(Data records begins)

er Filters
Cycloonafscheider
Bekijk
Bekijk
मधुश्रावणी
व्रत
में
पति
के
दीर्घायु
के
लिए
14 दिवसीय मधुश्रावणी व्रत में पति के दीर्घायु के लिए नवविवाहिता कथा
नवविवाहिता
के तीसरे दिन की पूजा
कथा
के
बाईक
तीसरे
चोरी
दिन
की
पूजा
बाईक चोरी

(Data records ends)

= Required action =
Copy out each record from above, exactly.

= Expected output =
er Filters
Cycloonafscheider
Bekijk
Bekijk
मधुश्रावणी
व्रत
में
पति
के
दीर्घायु
के
लिए
14 दिवसीय मधुश्रावणी व्रत में पति के दीर्घायु के लिए नवविवाहिता कथा
नवविवाहिता
के तीसरे दिन की पूजा
कथा
के
बाईक
तीसरे
चोरी
दिन
की
पूजा
बाईक चोरी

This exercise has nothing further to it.